Que se passe-t-il avec Renoir ? Il semblerait que ses amateurs sortent du bois après tant de décennies à se cacher. Le Kunstmuseum de Bâle en profite pour exposer les travaux des premières années de l’artiste : ceux qui n’ont pas encore cette teinte jaune-orangée et où les femmes ne sont pas boudinées sur des feuilles de chênes.

L’exposition porte sur la dualité bohème bourgeoisie, c’est un prétexte, telle robe, tel lieu, telle posture, tout cela n’est qu’habillage. Jupe ou pantalon, le travail de l’artiste se construit sur le problème posé, non pas par le statut social du peintre par rapport à celui de son modèle, mais par l’inscription d’une figure dans un environnement.

Ce problème trouve ici un achèvement avec L’Allée cavalière au bois Boulogne, l’un des plus vastes tableaux de l’artiste, mais auquel on pourra préférer le Portrait de Madame Chocquet de 1875. Bien plus petit, il n’a rien du chef-d’œuvre, pourtant tout en lui concentre la question de la figure et du paysage. Le tableau est construit de manière concentrique, en partant d’un pourtour léger et volatile, à une tête lourde et grave. Même les mains sont d’une texture filandreuse, elles s’écoulent mollement le long de la chemise du modèle, chemise qui n’est-elle même qu’un pur espace pictural. À l’arrière plan, une console, un cadre, et l’entrebâillement d’une porte structurent le contexte intime de la pause. Les accords de bleus et de jaunes coupés de verts froids qui s’y trouvent ne semblent être là que pour renforcer l’écart entre la figure et son espace. Le visage, lui, est rose et vivant, légèrement pincé, mais le regard qu’il contient est porté dans le vide. Les yeux bleus brillent : le modèle lui est ailleurs, il est dans son tableau. Après lui, l’artiste s’en ira vers de toutes autres solutions, mais c’est de l’avant que traite l’exposition.

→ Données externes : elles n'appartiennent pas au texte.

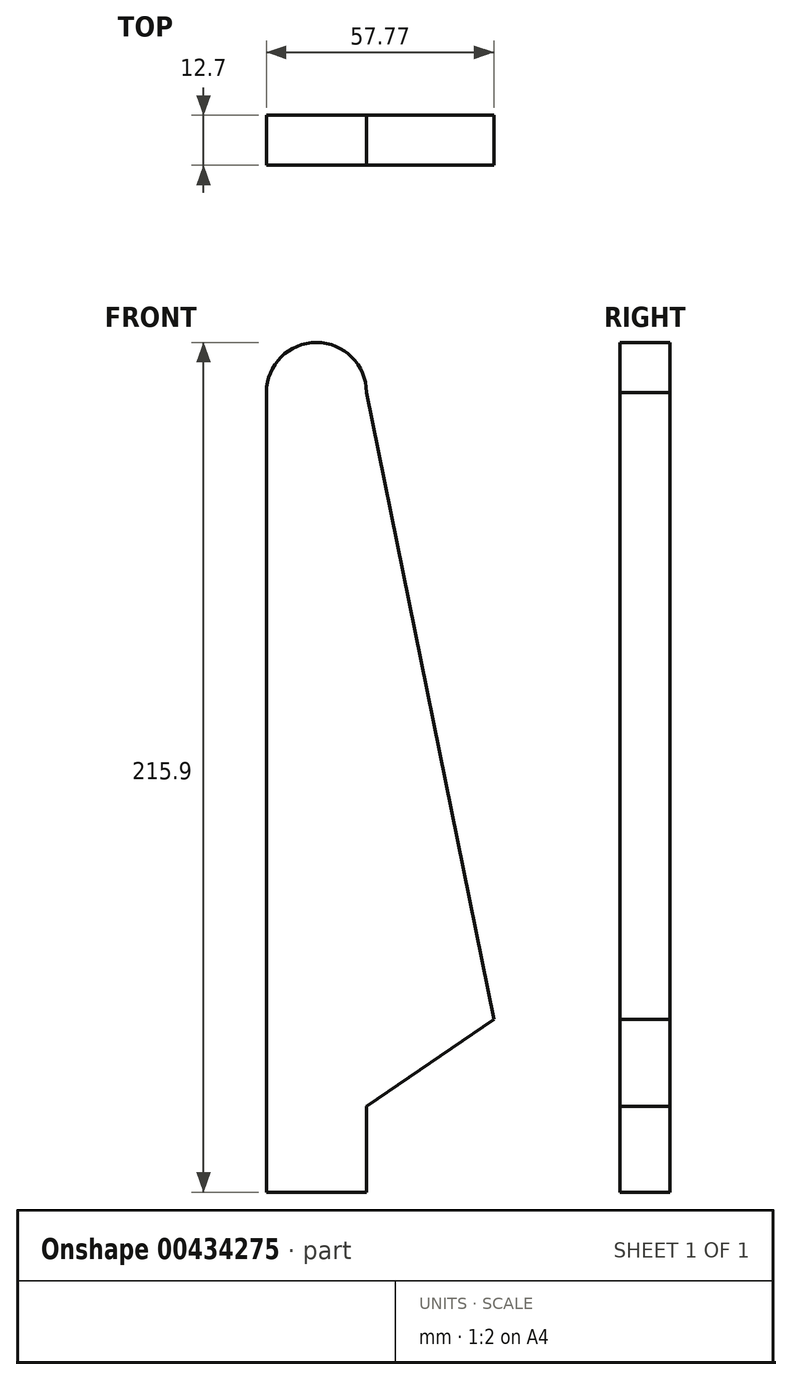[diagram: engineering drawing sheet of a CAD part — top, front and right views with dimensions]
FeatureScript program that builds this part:
annotation { "Feature Type Name" : "Feature", "Feature Type Description" : "" }
export const myFeature = defineFeature(function(context is Context, id is Id, definition is map)
    precondition{}
    {
        {
            var Q0;
            Q0=qCreatedBy(makeId("Front.planeOp"),FACE);
            var sketch = newSketch(context, id + "F0", { "sketchPlane" : qUnion([Q0])});
            skLineSegment(sketch, "E0", {"start": v(0, -98.82) * mm, "end": v(0, 104.38) * mm});
            skArc(sketch, "E1", {"start": v(25.4, 104.38) * mm, "mid": v(12.7, 117.08) * mm, "end": v(0, 104.38) * mm});
            skLineSegment(sketch, "E2", {"start": v(25.4, 104.38) * mm, "end": v(57.77, -54.92) * mm});
            skLineSegment(sketch, "E3", {"start": v(57.77, -54.92) * mm, "end": v(25.4, -77.02) * mm});
            skLineSegment(sketch, "E4", {"start": v(0, -98.82) * mm, "end": v(25.4, -98.82) * mm});
            skLineSegment(sketch, "E5", {"start": v(25.4, -98.82) * mm, "end": v(25.4, -77.02) * mm});
            skSolve(sketch);
        }
        {
            var Q0;
            Q0=makeQuery(id+"F0.imprint","IMPRINT",FACE,{"disambiguationData":[TD([[makeQuery(id+"F0.imprint","IMPRINT",EDGE,{"derivedFrom":sQuery(id+"F0.wireOp",EDGE,"E0")}),-1.0]])]});
            extrude(context, id + "F1", {"entities" : qUnion([Q0]), "depth" : 12.7 * mm});
        }
    });
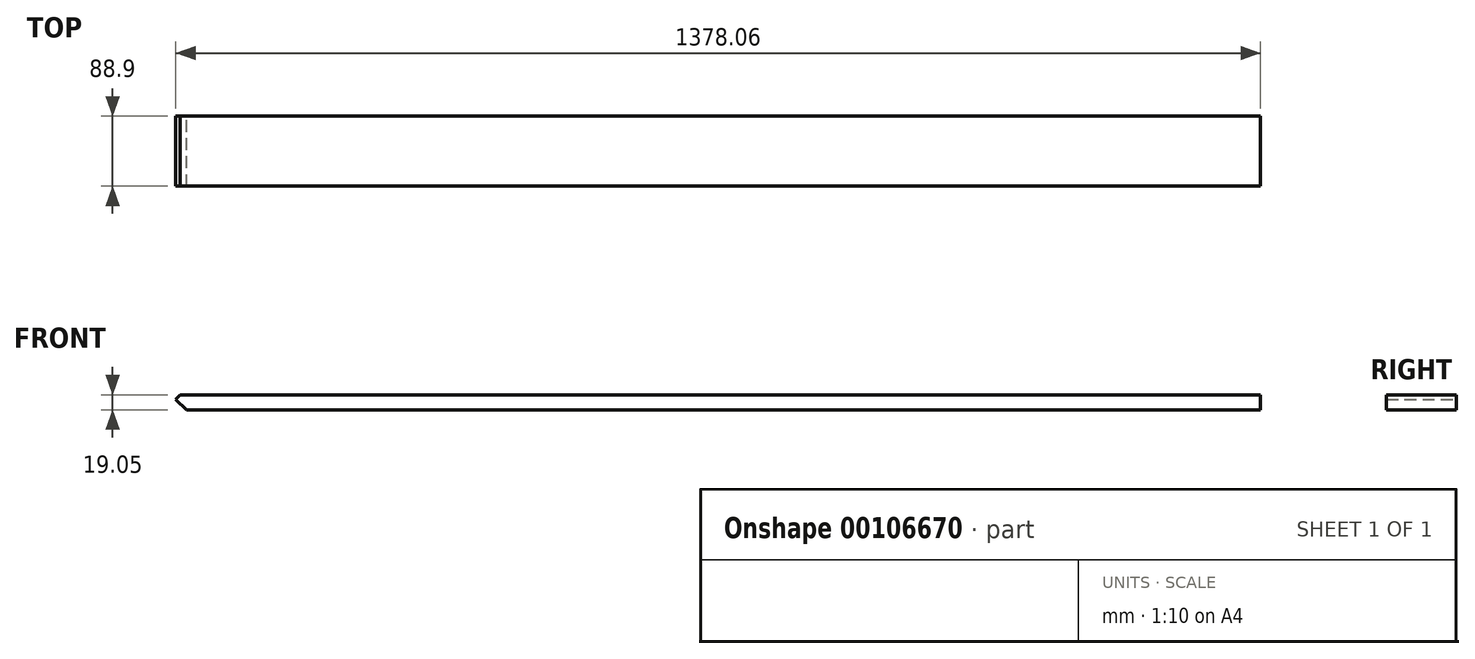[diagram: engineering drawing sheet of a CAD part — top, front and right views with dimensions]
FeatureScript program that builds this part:
annotation { "Feature Type Name" : "Feature", "Feature Type Description" : "" }
export const myFeature = defineFeature(function(context is Context, id is Id, definition is map)
    precondition{}
    {
        {
            var Q0;
            Q0=qCreatedBy(makeId("Front.planeOp"),FACE);
            var sketch = newSketch(context, id + "F0", { "sketchPlane" : qUnion([Q0])});
            skLineSegment(sketch, "E0.bottom", {"start": v(0, 0) * mm, "end": v(-1364.37, 0) * mm});
            skLineSegment(sketch, "E0.top", {"start": v(0, 19.05) * mm, "end": v(-1364.37, 19.05) * mm});
            skLineSegment(sketch, "E0.left", {"start": v(0, 0) * mm, "end": v(0, 19.05) * mm});
            skLineSegment(sketch, "E0.right", {"start": v(-1364.37, 0) * mm, "end": v(-1364.37, 19.05) * mm});
            skLineSegment(sketch, "E1", {"start": v(-1364.37, 0) * mm, "end": v(-1378.06, 13.25) * mm});
            skLineSegment(sketch, "E2", {"start": v(-1364.37, 19.05) * mm, "end": v(-1372.44, 19.05) * mm});
            skLineSegment(sketch, "E3", {"start": v(-1378.06, 13.25) * mm, "end": v(-1372.44, 19.05) * mm});
            skSolve(sketch);
        }
        {
            var Q0;
            Q0=makeQuery(id+"F0.imprint","IMPRINT",FACE,{"disambiguationData":[TD([[makeQuery(id+"F0.imprint","IMPRINT",EDGE,{"derivedFrom":sQuery(id+"F0.wireOp",EDGE,"E0.right")}),1.0]])]});
            var Q1;
            Q1=makeQuery(id+"F0.imprint","IMPRINT",FACE,{"disambiguationData":[TD([[makeQuery(id+"F0.imprint","IMPRINT",EDGE,{"derivedFrom":sQuery(id+"F0.wireOp",EDGE,"E0.bottom")}),-1.0]])]});
            extrude(context, id + "F1", {"entities" : qUnion([Q0, Q1]), "depth" : 88.9 * mm});
        }
    });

La première salle est remplie de portraits, tous ou presque de factures différentes, ils courent de 1864 à 1871. Outre de nombreuses femmes, que Renoir peint, nues, vêtues ou déshabillées, un jeune homme, nu lui aussi, nous tourne le dos tout en caressant un chat. Ce Garçon au chat est étrange : son format étroit et vertical imprime un sens inhabituel pour un sujet qui ne l’est pas moins. D’autant que Renoir travaille souvent ses modèles comme des prétextes. Ce que l’on comprend assez bien dans la salle qui regroupe les portraits de ses amis, peintres, Bazille, Sisley, Monet, et quelques autres. On ne sait pas à quoi songe l’artiste lorsqu’il dépeint son entourage de manière aussi désinvolte, il n’y a vraiment aucune psychologie. Plus loin, Lise, l’amante de l’artiste subit le même traitement, les tableaux racontent une romance, parfois un désir ; mais à chaque fois, c’est la peinture qui est le sujet.